Approaches like pixillation, stop-motion, scratching-on-film come to mind. They’re relative quickies compared to the hand-drawn stuff, or the CGI dreamscapes many of us fantasize about.

On February 3, 2010, the Boston Globe published a refreshing review of the exhibit Frame by Frame: Animated at Harvard.

It was refreshing because the reviewer, Mark Feeney, got so right a big part of the conundrum we animators face: we have the tools to do the most wondrous stuff, but we have to make a living. And of course most of us make a living illustrating the in-your-face, absurd humor of TV shows (essentially radio shows) and other repetitive stuff. That’s one part of the conundrum.

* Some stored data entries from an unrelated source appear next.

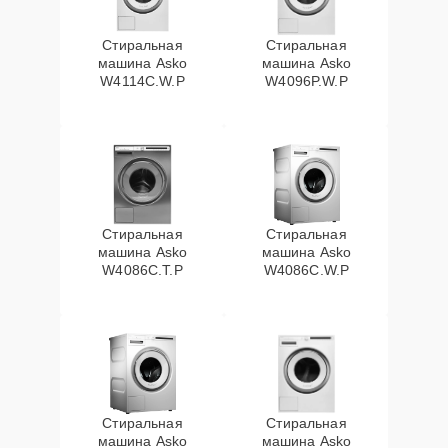
Стиральная
Стиральная
машина Asko
машина Asko
W4114C.W.P
W4096P.W.P
Стиральная
Стиральная
машина Asko
машина Asko
W4086C.T.P
W4086C.W.P
Стиральная
Стиральная
машина Asko
машина Asko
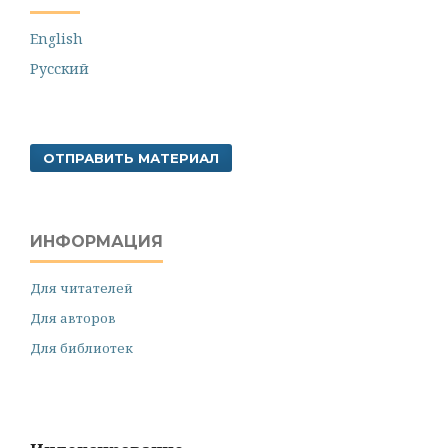
English
Русский
ОТПРАВИТЬ МАТЕРИАЛ
ИНФОРМАЦИЯ
Для читателей
Для авторов
Для библиотек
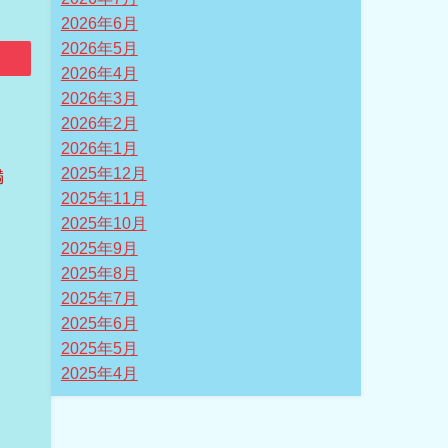
2026年6月
2026年5月
2026年4月
2026年3月
2026年2月
2026年1月
2025年12月
満
2025年11月
2025年10月
2025年9月
2025年8月
2025年7月
2025年6月
2025年5月
2025年4月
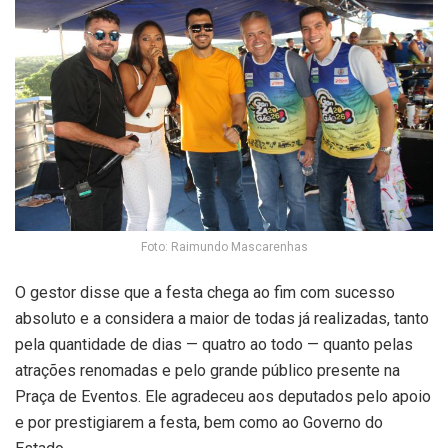
Foto: Raimundo Mascarenhas
O gestor disse que a festa chega ao fim com sucesso
absoluto e a considera a maior de todas já realizadas, tanto
pela quantidade de dias — quatro ao todo — quanto pelas
atrações renomadas e pelo grande público presente na
Praça de Eventos. Ele agradeceu aos deputados pelo apoio
e por prestigiarem a festa, bem como ao Governo do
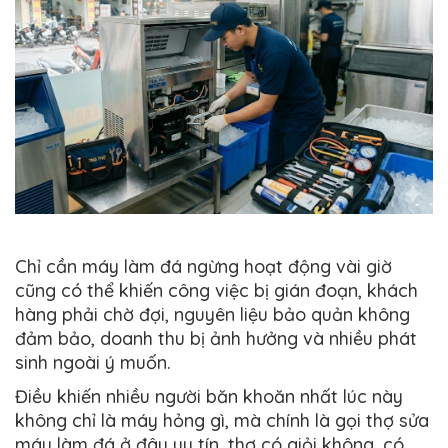
Chỉ cần máy làm đá ngừng hoạt động vài giờ
cũng có thể khiến công việc bị gián đoạn, khách
hàng phải chờ đợi, nguyên liệu bảo quản không
đảm bảo, doanh thu bị ảnh hưởng và nhiều phát
sinh ngoài ý muốn.
Điều khiến nhiều người băn khoăn nhất lúc này
không chỉ là máy hỏng gì, mà chính là gọi thợ sửa
máy làm đá ở đâu uy tín, thợ có giỏi không, có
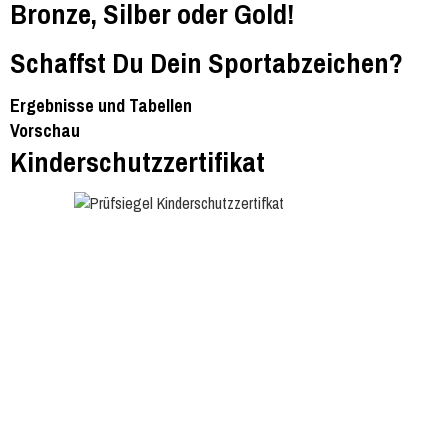
Bronze, Silber oder Gold!
Schaffst Du Dein Sportabzeichen?
Ergebnisse und Tabellen
Vorschau
Kinderschutzzertifikat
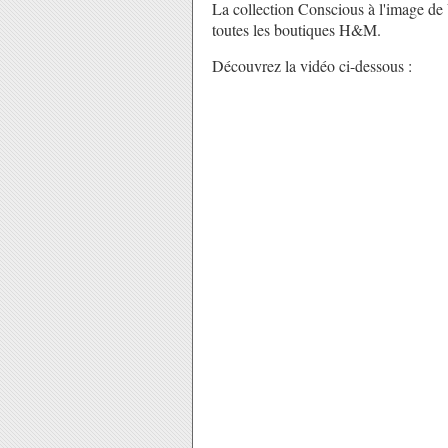
La collection Conscious à l'image de
toutes les boutiques H&M.
Découvrez la vidéo ci-dessous :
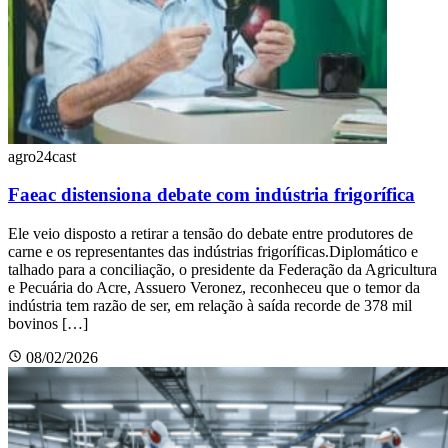
agro24cast
Faeac distensiona debate com indústria frigorífica
Ele veio disposto a retirar a tensão do debate entre produtores de
carne e os representantes das indústrias frigoríficas.Diplomático e
talhado para a conciliação, o presidente da Federação da Agricultura
e Pecuária do Acre, Assuero Veronez, reconheceu que o temor da
indústria tem razão de ser, em relação à saída recorde de 378 mil
bovinos […]
08/02/2026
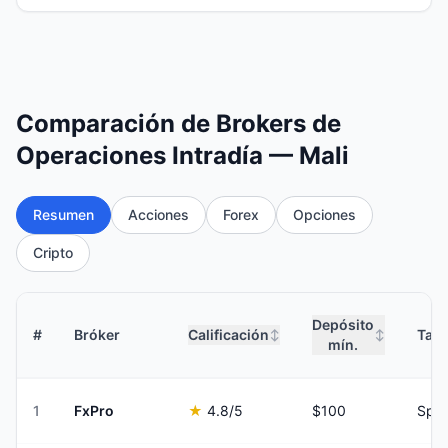
Comparación de Brokers de
Operaciones Intradía — Mali
Resumen
Acciones
Forex
Opciones
Cripto
Depósito
#
Bróker
Calificación
Tari
↕
↕
mín.
1
FxPro
★
4.8
/5
$100
Spre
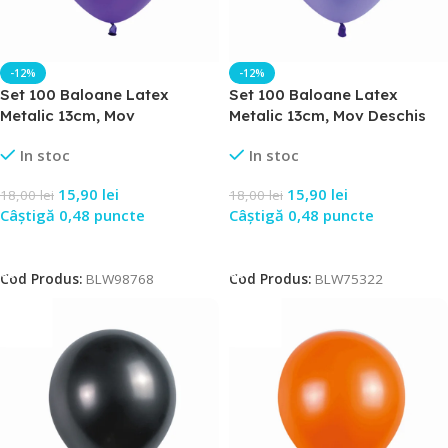
-12%
-12%
Set 100 Baloane Latex
Set 100 Baloane Latex
Metalic 13cm, Mov
Metalic 13cm, Mov Deschis
In stoc
In stoc
15,90
lei
15,90
lei
18,00
lei
18,00
lei
Câștigă 0,48 puncte
Câștigă 0,48 puncte
Adaugă În Coș
Adaugă În Coș
Cod Produs:
BLW98768
Cod Produs:
BLW75322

The second part is the Time-It-Takes-To-Make-It part, which never goes away.  The second part means we animators frequently chew over everything obsessively before we commit to a project, because each new idea can translate to weeks and weeks of additional work.

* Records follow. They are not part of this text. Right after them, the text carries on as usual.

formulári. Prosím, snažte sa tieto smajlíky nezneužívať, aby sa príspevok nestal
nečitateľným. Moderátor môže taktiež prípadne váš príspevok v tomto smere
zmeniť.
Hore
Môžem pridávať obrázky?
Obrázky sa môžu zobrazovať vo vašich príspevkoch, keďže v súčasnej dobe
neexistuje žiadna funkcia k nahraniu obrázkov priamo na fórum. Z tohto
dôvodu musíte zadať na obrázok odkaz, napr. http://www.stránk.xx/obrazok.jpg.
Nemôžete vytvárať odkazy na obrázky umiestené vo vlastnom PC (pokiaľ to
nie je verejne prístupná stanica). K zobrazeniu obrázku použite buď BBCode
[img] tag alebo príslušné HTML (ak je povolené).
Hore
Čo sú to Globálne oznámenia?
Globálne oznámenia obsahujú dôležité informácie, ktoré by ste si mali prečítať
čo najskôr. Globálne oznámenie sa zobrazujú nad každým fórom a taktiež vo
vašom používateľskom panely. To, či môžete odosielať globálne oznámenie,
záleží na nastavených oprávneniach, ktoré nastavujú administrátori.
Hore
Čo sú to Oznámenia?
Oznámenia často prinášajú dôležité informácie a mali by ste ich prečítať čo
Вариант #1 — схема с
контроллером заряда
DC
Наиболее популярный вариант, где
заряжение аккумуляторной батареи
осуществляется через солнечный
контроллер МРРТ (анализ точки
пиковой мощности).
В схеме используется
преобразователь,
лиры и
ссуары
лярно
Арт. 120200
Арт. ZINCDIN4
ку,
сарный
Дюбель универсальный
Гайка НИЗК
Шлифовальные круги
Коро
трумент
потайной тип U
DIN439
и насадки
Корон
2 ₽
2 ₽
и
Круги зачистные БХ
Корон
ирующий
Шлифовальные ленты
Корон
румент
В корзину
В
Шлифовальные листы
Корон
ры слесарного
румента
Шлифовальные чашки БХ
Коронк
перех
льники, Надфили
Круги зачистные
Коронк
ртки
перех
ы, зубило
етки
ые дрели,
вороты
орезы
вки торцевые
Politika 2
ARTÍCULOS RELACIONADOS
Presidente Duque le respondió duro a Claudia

I didn’t realize it at the time, but I got my professional start as a student in Eric Martin’s “Beginning Animation” class at Harvard University’s Carpenter Center in 1974-75. For thirty-plus years after that, I’ve done commercial animation work, but I never forgot the lively experimental scene in the basement of Carpenter Center, where a gaggle of bright people massaged, stretched and warped the limits of  “projected imagery that’s designed frame-by-frame,” our working definition of animation.

Nowadays, my work with the LineStorm Digital FlipBook, a curriculum I teach in schools and colleges, is informed by the lively, exploratory nature of those animation classes at Carpenter Center. Happily, my LineStormers delight in stretching the medium! It’s a lot more fun to build time together.

As Hope Springs Eternally, so I return endlessly to square one: that animation, first and foremost, is an art form, not a commercial enterprise; and that animation is far too important and wondrous an art form to fester in the hands of TV producers bent on augmenting their immediate bottom line.

So while we experiment with animation as visual music, kinetic design, and movement through space, we’re endlessly contriving new ways to reduce the inherently cumbersome process of building motion frame-by-frame. But, as we battle to simplify the process, let’s remember to protect and promote the elemental basis of animation — the moving art medium — itself; namely, the movement and the art, no matter how long it takes.